Les années d'étude qui s'allongent avec des "Tanguy" à la maison, c'est quoi sinon la peur du chômage ?
Les êtres abrutis de travail et sans illusion qui acceptent presque tout puisque les traites à payer, c'est quoi sinon la peur
du chômage ?
Les
chiffres serinés à longueur d'antenne qui nous montrent l'écart se
creusant entre les plus riches et les plus pauvres sans susciter plus de
révolte, c'est quoi sinon la peur du chômage ?
Les
discours "clivants" (je suis curieux de savoir combien de temps ce mot
valise va rester à la mode) entre ceux qui travaillent et ceux qui sont
assistés, c'est quoi sinon la peur du chômage ?
Au total, cela fait un gros paquet de monde réunit autour d'une même peur, ne trouvez-vous pas ?
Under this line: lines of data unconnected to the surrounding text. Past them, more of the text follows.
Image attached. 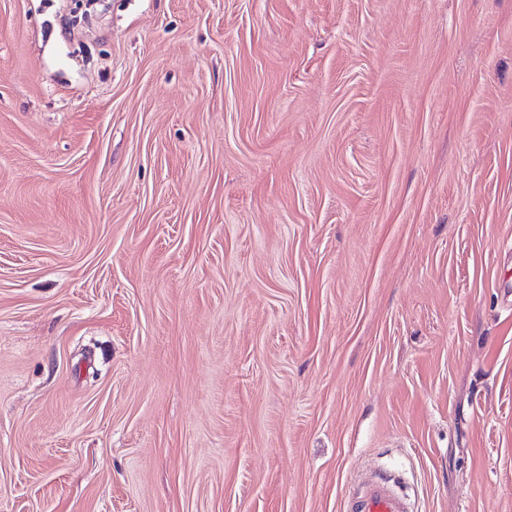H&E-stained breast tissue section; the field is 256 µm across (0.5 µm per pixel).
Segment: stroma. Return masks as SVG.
I'll return each instance as SVG.
<instances>
[{"label":"stroma","mask_w":512,"mask_h":512,"mask_svg":"<svg viewBox=\"0 0 512 512\" xmlns=\"http://www.w3.org/2000/svg\"><path fill=\"white\" fill-rule=\"evenodd\" d=\"M0 0V512H512V0ZM343 512H411L396 482L387 476L371 475L362 480L343 502Z\"/></svg>","instance_id":"obj_1"}]
</instances>
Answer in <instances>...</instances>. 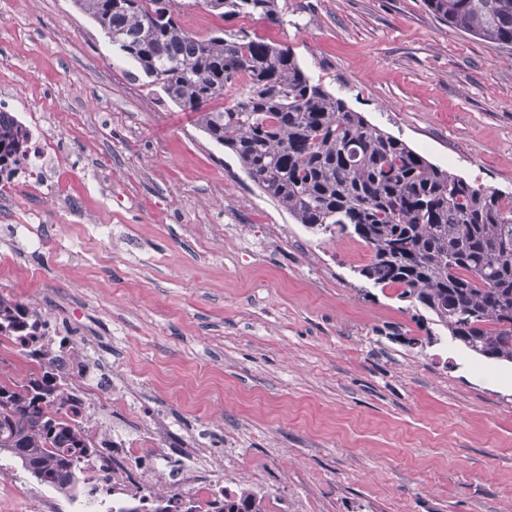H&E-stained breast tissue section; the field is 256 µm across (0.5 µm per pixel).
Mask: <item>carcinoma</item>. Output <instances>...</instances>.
Segmentation results:
<instances>
[{
    "mask_svg": "<svg viewBox=\"0 0 512 512\" xmlns=\"http://www.w3.org/2000/svg\"><path fill=\"white\" fill-rule=\"evenodd\" d=\"M436 18L493 47H512V0H425ZM147 84L195 116L247 177L295 220L371 251L361 276L393 287L430 313L449 341L484 361L512 364V196L431 163L313 81L290 46L242 29L199 39L181 25L179 0H74ZM225 21L283 23L277 0H206ZM222 99L224 108L211 103ZM29 130L0 112V182L30 150ZM37 313L0 293V337L38 335ZM29 372L0 366V453L63 494L85 462L110 469L50 371L46 351L25 350ZM122 512H268L246 489L206 500L176 493Z\"/></svg>",
    "mask_w": 512,
    "mask_h": 512,
    "instance_id": "cac0c4a2",
    "label": "carcinoma"
}]
</instances>
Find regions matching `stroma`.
I'll list each match as a JSON object with an SVG mask.
<instances>
[{
	"mask_svg": "<svg viewBox=\"0 0 512 512\" xmlns=\"http://www.w3.org/2000/svg\"><path fill=\"white\" fill-rule=\"evenodd\" d=\"M233 28L431 163L512 195V48L425 0H277ZM61 165L0 193V293L122 381L98 424L186 440L288 512H512V364L418 346L369 248L296 224L73 0H0V90ZM16 224L48 238L35 252ZM112 227L101 238L98 225ZM0 512H42L13 465Z\"/></svg>",
	"mask_w": 512,
	"mask_h": 512,
	"instance_id": "35a3bbf8",
	"label": "stroma"
}]
</instances>
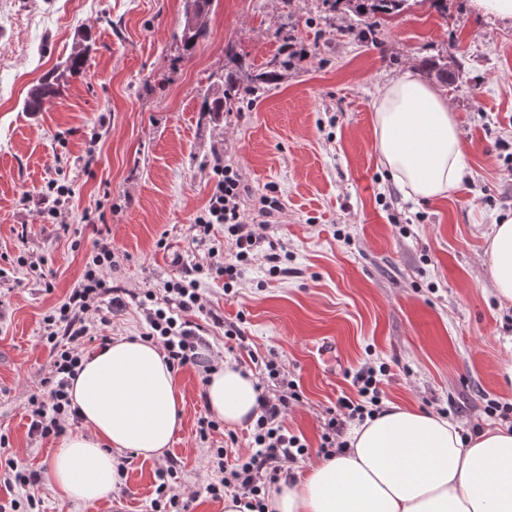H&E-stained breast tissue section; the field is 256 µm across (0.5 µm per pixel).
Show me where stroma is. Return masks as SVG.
I'll list each match as a JSON object with an SVG mask.
<instances>
[{"instance_id": "stroma-1", "label": "stroma", "mask_w": 512, "mask_h": 512, "mask_svg": "<svg viewBox=\"0 0 512 512\" xmlns=\"http://www.w3.org/2000/svg\"><path fill=\"white\" fill-rule=\"evenodd\" d=\"M184 0H0V435L13 457L47 471L57 440L29 435L28 399L50 368L43 319L80 279L97 236L111 239L112 282L158 287L204 261L191 226L210 193L215 160L238 169L241 207L265 196L281 211L262 233L283 242L289 272L254 261L225 292L203 280L214 313L241 322L242 349L194 322L215 352L257 373L275 356L302 393L288 429L304 436V472L321 461L329 408L353 394L350 376L385 362L387 403L444 414L464 430L487 426L489 400L512 403V307L500 306L487 273L486 238L512 213V24L475 14L470 0H411L360 35L355 17L320 0H213L208 33L192 51L179 39ZM304 55L244 109L201 113L208 86L245 58L265 68L285 35ZM86 41L89 62L58 97L29 112V90ZM464 69L441 91L466 142L462 183L447 198L415 201L387 175L374 149L372 106L405 69L432 56ZM71 184L69 224L44 222L48 181ZM103 202L104 224L82 222ZM182 426L168 450L182 462L179 492L191 512H224L205 493L197 420L201 377L177 373ZM123 482L87 508L48 482L33 489L41 512H151L163 463L126 451Z\"/></svg>"}]
</instances>
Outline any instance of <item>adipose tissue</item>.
Returning <instances> with one entry per match:
<instances>
[{
    "label": "adipose tissue",
    "mask_w": 512,
    "mask_h": 512,
    "mask_svg": "<svg viewBox=\"0 0 512 512\" xmlns=\"http://www.w3.org/2000/svg\"><path fill=\"white\" fill-rule=\"evenodd\" d=\"M375 149L406 196L435 200L463 178L466 145L447 99L414 70L373 104ZM497 298L512 302V214L486 250ZM162 349L119 337L85 356L70 387L83 432L65 437L47 471L61 497L93 506L121 484L115 454L162 456L182 423L183 393ZM257 381L225 361L208 375L206 403L230 428L259 415ZM348 448L281 481L265 512H512V432L464 433L453 420L399 405L349 428Z\"/></svg>",
    "instance_id": "1"
}]
</instances>
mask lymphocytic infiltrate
Listing matches in <instances>:
<instances>
[{"label":"lymphocytic infiltrate","mask_w":512,"mask_h":512,"mask_svg":"<svg viewBox=\"0 0 512 512\" xmlns=\"http://www.w3.org/2000/svg\"><path fill=\"white\" fill-rule=\"evenodd\" d=\"M215 176L205 206L192 226L193 239L206 247L208 262L194 264L184 276L134 296L143 317L141 340L160 345L173 369L190 365L203 376L213 370L216 357L210 343L200 336L198 325L189 318L193 312L206 315L211 312L208 298L201 289L202 279H223L225 291H232L242 283L258 255L268 262L269 274L283 272L281 245L256 232L257 227L267 224L269 218L280 212L278 198H263L256 215L246 216L240 208L242 183L237 169L228 165L219 167ZM218 224L223 226L233 249V261H222L219 248L210 243L211 232ZM114 265L111 240L104 236L95 239L79 281L44 318L42 339L51 350L52 361L40 392L29 399L32 436L56 438L80 420L69 388L84 356L82 345L85 339L101 335L110 326L108 310L125 305L120 288L114 286L110 278ZM389 374V365L382 362L354 375L355 396L340 397L336 408L328 412L320 444L324 457L346 449V422L364 420L381 409L386 397L383 384ZM302 400L298 385L288 380H282L277 391H262L258 396L259 415L253 425L251 453L239 458L231 468L225 461L227 448L208 447L206 493L215 499L227 493L242 496L249 512H262L272 487L281 479L292 477L294 465L308 450L305 438L290 433L284 424L290 406ZM6 445L5 437L0 435V467L5 470V481L27 492L24 500H11L10 512H20L24 505L36 507L37 501L30 489L39 484L40 476L36 471L20 467L9 456ZM181 473L179 461L167 458L165 468L158 472L152 512H188V502L177 491Z\"/></svg>","instance_id":"obj_1"}]
</instances>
Ce qui est pratique avec la peur, c'est que l'on peut la voir sous deux aspects : celle qui tétanise ou celle qui fait
réagir, comme le stress quoi.
Le
tout est de savoir si on veut être un lapin dans les phares d'une
voiture ou si on veut être un homo-sapiens qui réagit devant le tigre à
dents de sabre.
L'intérêt de mon témoignage ?
A chacun de voir mais aujourd'hui,
je constate que nous sommes un pays riche, très riche, que des
dispositifs, des associations, des administrations, des sociétés
spécialisées dans le coaching, l'outplacement, le remodeling (ne riez
pas c'est sérieux et moderne puisque c'est en anglais) opèrent tous
azimuts et... ben plouf ! Raté !
Le
taux de chômage augmente, toutes catégories confondues (record
cependant pour les plus de 60 ans, ben oui, l'allongement de la
retraite, ça sert bien à faire durer le chômage en RSA plutôt qu'une
retraite taux plein hors de prix, non ?).
Tous
ces éléments concourent à maintenir une pression sur les salaires (ben
oui un chinois ça gagne 2,5€ par jour tandis qu'on est à 9,40€ de
l'heure donc il faut bien baisser tout ça pour être compétitif face aux
chinois, non ?), et à tabasser les esprits à coup de logique financière
et surtout qu'on y peut rien, c'est mondial on vous dit !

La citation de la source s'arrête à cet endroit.